→ EXTRACTED RECORDS
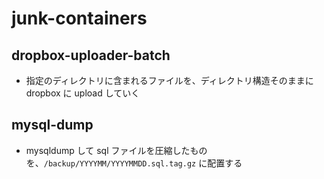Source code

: # junk-containers

## dropbox-uploader-batch
- 指定のディレクトリに含まれるファイルを、ディレクトリ構造そのままに dropbox に upload していく

## mysql-dump
- mysqldump して sql ファイルを圧縮したものを、`/backup/YYYYMM/YYYYMMDD.sql.tag.gz` に配置する
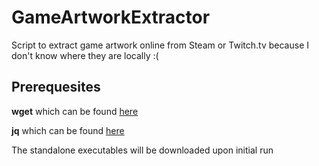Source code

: # GameArtworkExtractor
Script to extract game artwork online from Steam or Twitch.tv because I don't know where they are locally :(

## Prerequesites
**wget** which can be found [here](https://www.gnu.org/software/wget/)

**jq** which can be found [here](https://stedolan.github.io/jq/)

The standalone executables will be downloaded upon initial run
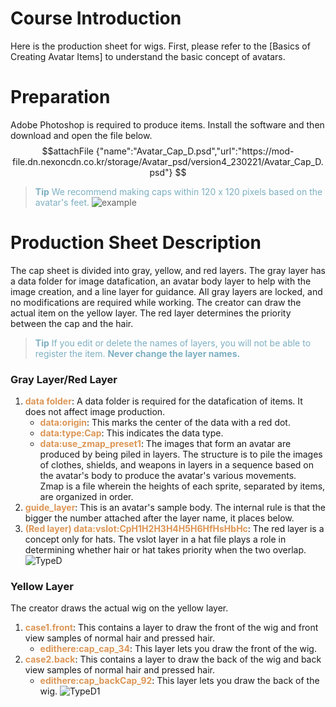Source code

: # Course Introduction
Here is the production sheet for wigs. 
First, please refer to the [Basics of Creating Avatar Items] to understand the basic concept of avatars.

# Preparation
Adobe Photoshop is required to produce items. Install the software and then download and open the file below.
$$attachFile
{"name":"Avatar_Cap_D.psd","url":"https://mod-file.dn.nexoncdn.co.kr/storage/Avatar_psd/version4_230221/Avatar_Cap_D.psd"}
$$

><span style="color: #7CAFC2"> **Tip**
> We recommend making caps within 120 x 120 pixels based on the avatar's feet.</span>
> ![example](https://mod-file.dn.nexoncdn.co.kr/bbs/16769485559327fc72cf03aca4128998b423540c3e049.png{"width":"150px"} "example")

# Production Sheet Description
The cap sheet is divided into gray, yellow, and red layers.
The gray layer has a data folder for image datafication, an avatar body layer to help with the image creation, and a line layer for guidance. All gray layers are locked, and no modifications are required while working.
The creator can draw the actual item on the yellow layer.
The red layer determines the priority between the cap and the hair.

> <span style="color: #7cafc2">**Tip**
> If you edit or delete the names of layers, you will not be able to register the item.
> **Never change the layer names.**</span>

### Gray Layer/Red Layer
1. <span style="color: #dc9656">**data folder**</span>: A data folder is required for the datafication of items. It does not affect image production.
    * <span style="color: #dc9656">**data:origin**</span>: This marks the center of the data with a red dot.
    * <span style="color: #dc9656">**data:type:Cap**</span>: This indicates the data type.
    * <span style="color: #dc9656">**data:use_zmap_preset1**</span>: The images that form an avatar are produced by being piled in layers. The structure is to pile the images of clothes, shields, and weapons in layers in a sequence based on the avatar's body to produce the avatar's various movements.<br>Zmap is a file wherein the heights of each sprite, separated by items, are organized in order.
2. <span style="color: #dc9656">**guide_layer**</span>: This is an avatar's sample body. The internal rule is that the bigger the number attached after the layer name, it places below.
3. <span style="color: #dc9656">**(Red layer) data:vslot:CpH1H2H3H4H5H6HfHsHbHc**</span>: The red layer is a concept only for hats. The vslot layer in a hat file plays a role in determining whether hair or hat takes priority when the two overlap. 
![TypeD](https://mod-file.dn.nexoncdn.co.kr/bbs/1677033750714bee6e496b432440aa917a6c4fceeb4ca.png "TypeD")
### Yellow Layer
The creator draws the actual wig on the yellow layer.

1. <span style="color: #dc9656">**case1.front**</span>: This contains a layer to draw the front of the wig and front view samples of normal hair and pressed hair.
    * <span style="color: #dc9656">**edithere:cap_cap_34**</span>: This layer lets you draw the front of the wig.
2. <span style="color: #dc9656">**case2.back**</span>: This contains a layer to draw the back of the wig and back view samples of normal hair and pressed hair.
    * <span style="color: #dc9656">**edithere:cap_backCap_92**</span>: This layer lets you draw the back of the wig.
![TypeD1](https://mod-file.dn.nexoncdn.co.kr/bbs/16770337662241601c8da5b484bb2b9fa358959c05109.png "TypeD1")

→ THE PROBLEM
The expected output is an exact copy of the lines from the top of the data above through the line containing "be found [here](https://stedolan.github.io/jq/)", both included, with every picture omitted.

→ REPLY
Source code

: # junk-containers

## dropbox-uploader-batch
- 指定のディレクトリに含まれるファイルを、ディレクトリ構造そのままに dropbox に upload していく

## mysql-dump
- mysqldump して sql ファイルを圧縮したものを、`/backup/YYYYMM/YYYYMMDD.sql.tag.gz` に配置する
Source code

: # GameArtworkExtractor
Script to extract game artwork online from Steam or Twitch.tv because I don't know where they are locally :(

## Prerequesites
**wget** which can be found [here](https://www.gnu.org/software/wget/)

**jq** which can be found [here](https://stedolan.github.io/jq/)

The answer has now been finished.